Extracted page text data:
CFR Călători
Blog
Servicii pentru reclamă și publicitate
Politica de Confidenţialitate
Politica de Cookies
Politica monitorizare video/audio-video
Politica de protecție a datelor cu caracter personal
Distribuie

**WHAT IS EXPECTED**. Repeat every one of the rows above word for word, line by line.

**EXERCISE OUTPUT**.
CFR Călători
Blog
Servicii pentru reclamă și publicitate
Politica de Confidenţialitate
Politica de Cookies
Politica monitorizare video/audio-video
Politica de protecție a datelor cu caracter personal
Distribuie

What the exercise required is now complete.